Anyhow, we have to face up to the plain fact that it was not only abuses which he labeled as abuses. He dubbed abuses the things most sacred to the faith of Catholics: the Papacy, the priesthood, the Sacrifice of the Mass, etc., etc.

So, were he to come back today, I ask you to consider what kind of a headache he would have with the following:

Papal infallibility,

The Council’s teaching about the Magisterium of the Church,

The Church’s firm adherence to the principle of monasticism, with a special stress on the con­templative orders,

The encyclical, “Humani Generis,” with its re­assertion of Trent’s doctrine on Original Sin,

The encyclical “Sacra Virginitas,” and Pope Paul’s recent one on celibacy,

The encyclical on the Holy Eucharist, with its strong reaffirmation of Transubstantiation, the power of the priesthood, etc.,

The great Biblical encyclicals stressing the old principles of interpretation, especially two:

The Bible is not the sole rule of faith,

The Church alone has the exclusive authority and right to interpret Scripture.

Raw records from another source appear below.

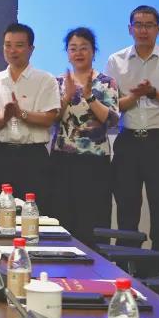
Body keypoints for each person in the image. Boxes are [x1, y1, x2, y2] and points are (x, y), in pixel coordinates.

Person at [104, 5, 159, 254]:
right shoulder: (116, 60)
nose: (143, 30)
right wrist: (135, 96)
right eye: (138, 25)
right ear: (130, 28)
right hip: (128, 142)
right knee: (126, 210)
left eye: (149, 25)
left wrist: (153, 93)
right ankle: (127, 267)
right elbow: (110, 107)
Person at [49, 27, 119, 241]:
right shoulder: (57, 82)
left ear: (93, 51)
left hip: (94, 162)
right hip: (62, 160)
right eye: (73, 48)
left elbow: (112, 120)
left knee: (93, 219)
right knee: (62, 217)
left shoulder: (106, 82)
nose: (78, 53)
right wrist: (66, 97)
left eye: (84, 48)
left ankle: (96, 262)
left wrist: (89, 96)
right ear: (67, 53)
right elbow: (52, 119)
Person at [0, 23, 60, 208]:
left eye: (19, 45)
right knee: (0, 211)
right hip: (2, 155)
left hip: (33, 158)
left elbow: (49, 119)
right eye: (7, 45)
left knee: (35, 212)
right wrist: (4, 117)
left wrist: (21, 114)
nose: (12, 50)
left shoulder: (45, 80)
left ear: (31, 49)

Do you think he would be happy about any of these “Popish corruptions” as he called them all in his own day? I think the answer is patent.

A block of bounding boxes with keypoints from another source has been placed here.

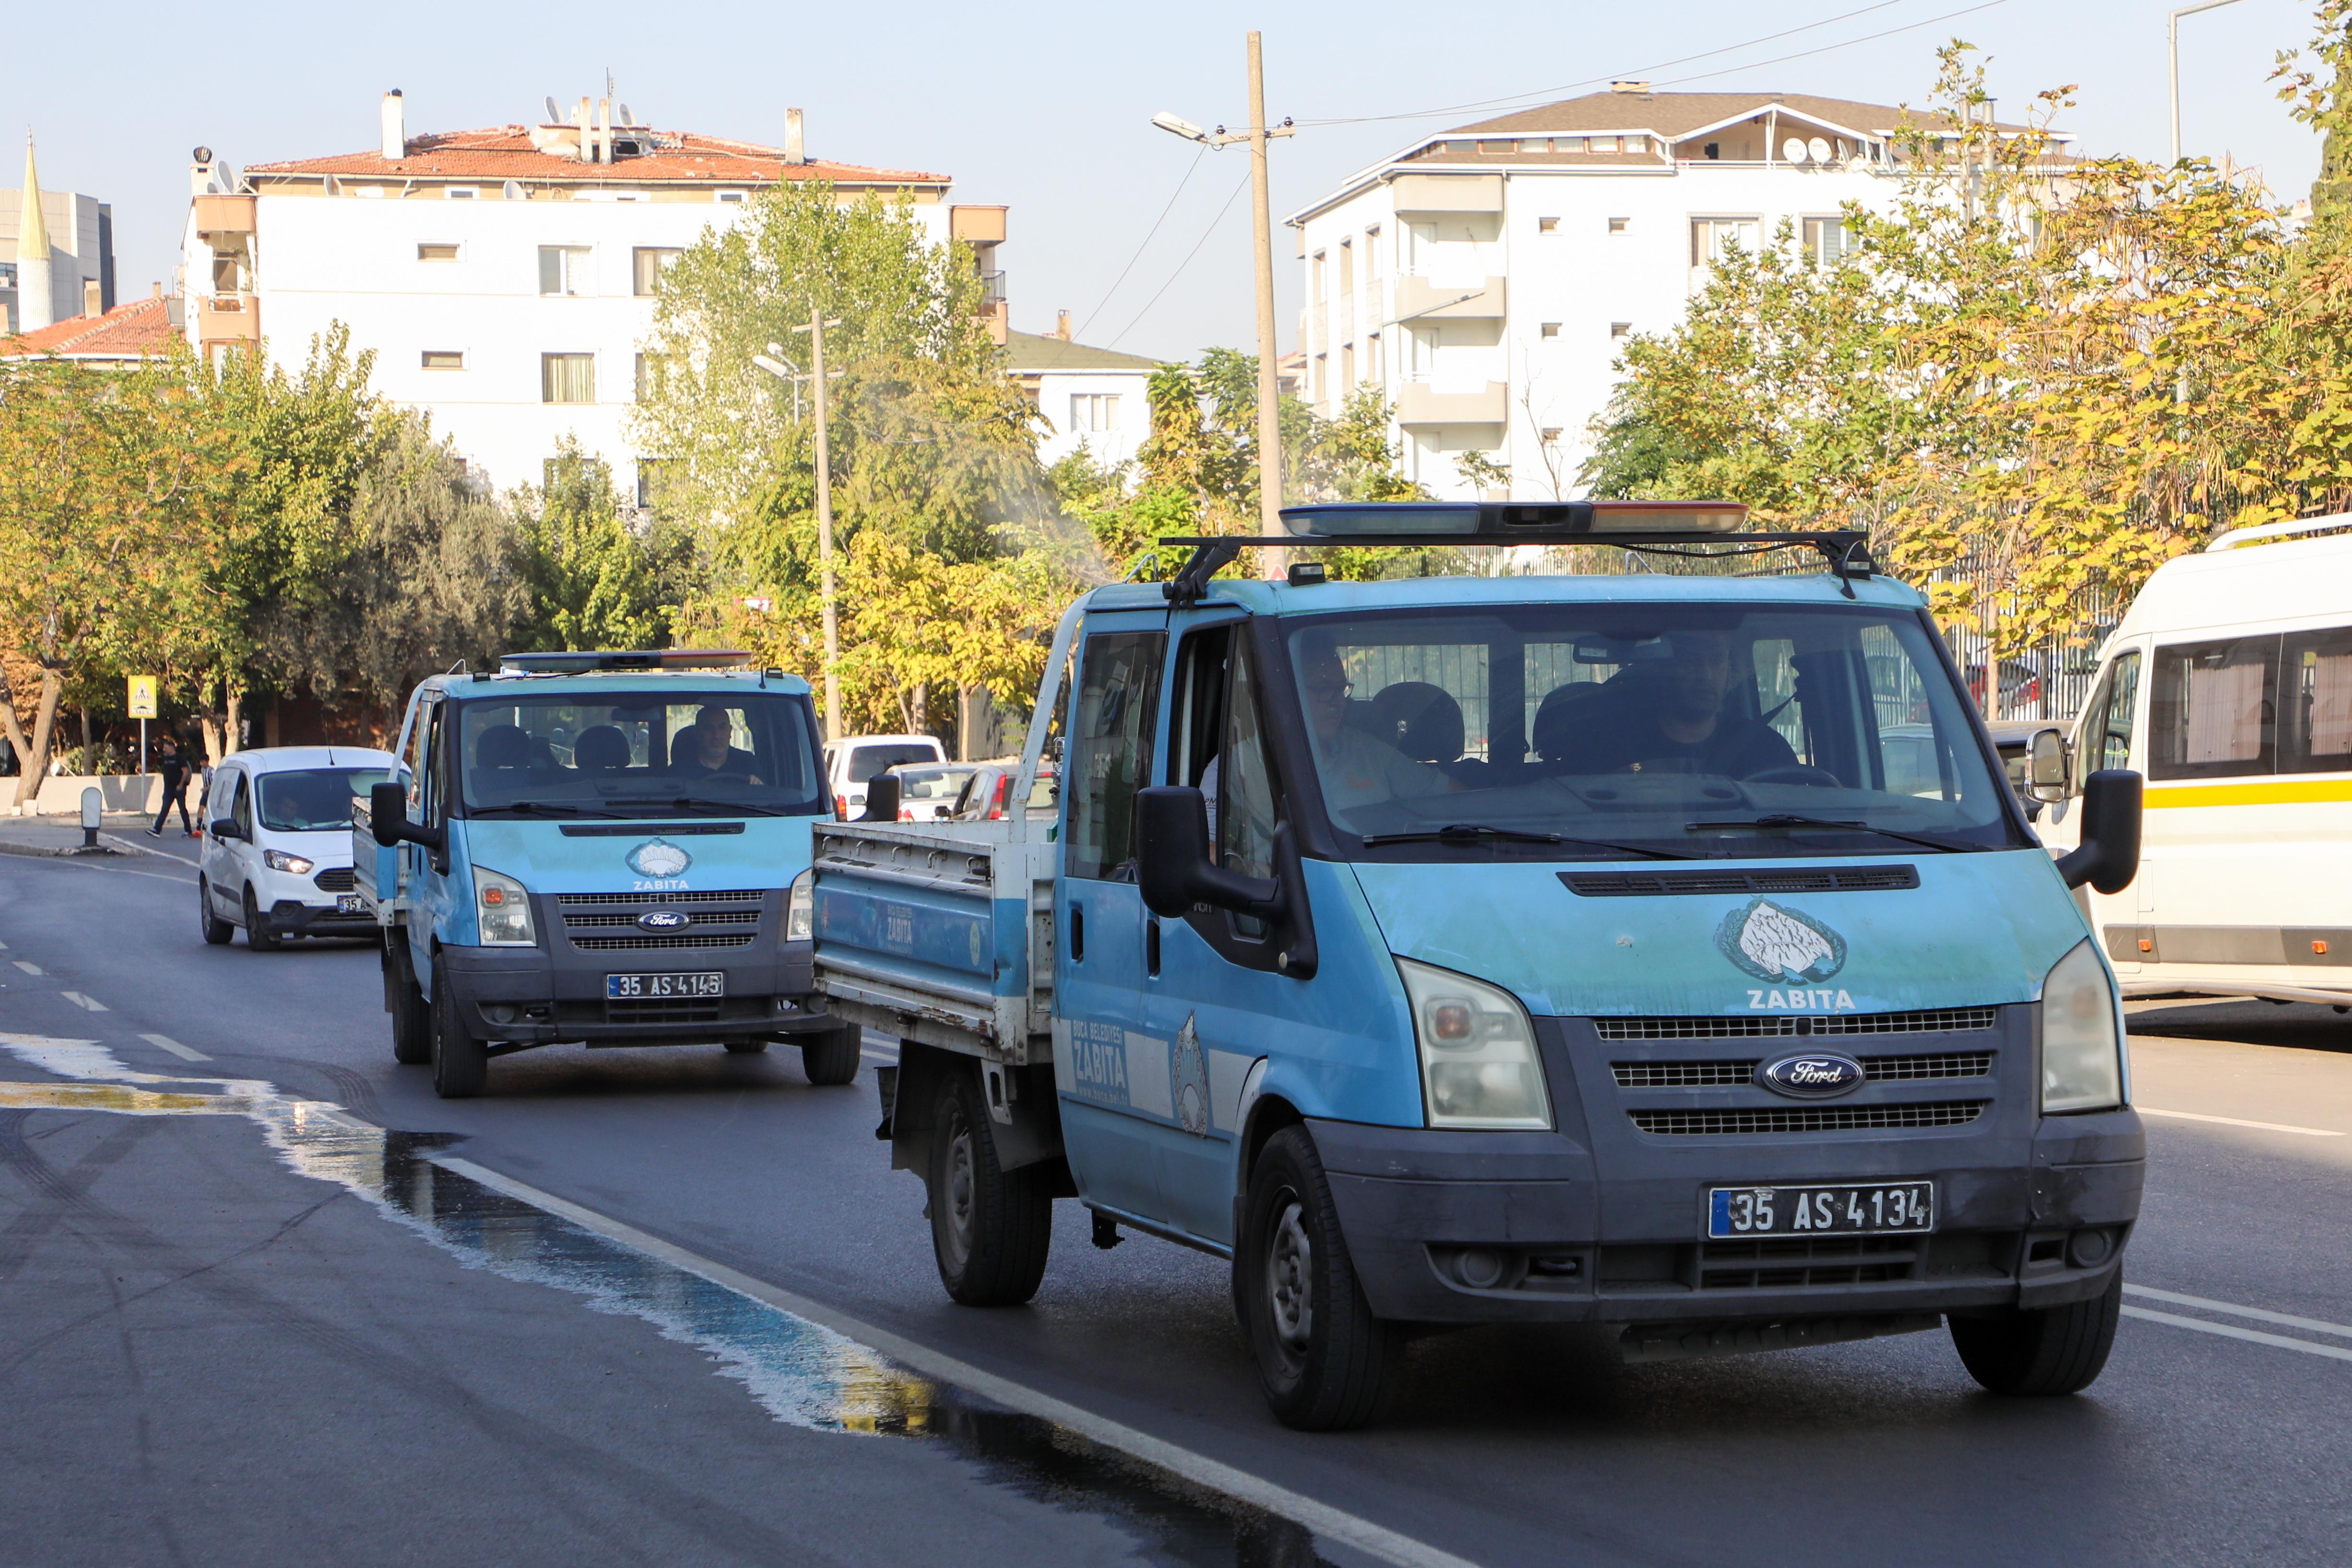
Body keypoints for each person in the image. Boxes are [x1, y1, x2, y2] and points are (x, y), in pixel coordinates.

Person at [1572, 627, 1801, 779]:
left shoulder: (1767, 750)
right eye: (1692, 662)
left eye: (1716, 661)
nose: (1706, 675)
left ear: (1729, 670)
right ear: (1666, 667)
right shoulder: (1612, 748)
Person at [1295, 637, 1449, 822]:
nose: (1339, 702)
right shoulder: (1266, 763)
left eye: (1341, 689)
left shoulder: (1365, 750)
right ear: (1292, 690)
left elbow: (1451, 797)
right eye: (1324, 689)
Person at [670, 705, 764, 784]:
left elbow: (765, 800)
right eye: (709, 728)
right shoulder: (678, 772)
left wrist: (758, 785)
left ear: (730, 731)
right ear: (697, 733)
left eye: (722, 728)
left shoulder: (747, 763)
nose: (716, 736)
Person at [148, 736, 193, 837]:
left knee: (182, 809)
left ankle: (188, 830)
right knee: (165, 809)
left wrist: (181, 785)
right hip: (168, 789)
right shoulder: (166, 759)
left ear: (172, 748)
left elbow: (185, 772)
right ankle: (157, 829)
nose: (164, 749)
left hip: (179, 789)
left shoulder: (179, 758)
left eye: (166, 747)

May I conclude with a note of warning to those who think it a duty to read Luther, Calvin, or the modern Lutherans, Barth and the rest. Even when one has a thorough grounding in theology there is a danger. TO great converts, Newman and Faber, two very good theologians, were very conscious of this danger. And Newman wrote this while still a Protestant in 1829: “It is said that a man may go on sipping first white and then port, till he loses all perception which is which: and it is very great good fortune in this day if we manage to escape a parallel misery in theology.” (The Anglo-American Church, October, 1839: Essays Critical And Historical’ Vol. I, p. 372.) How prophetic!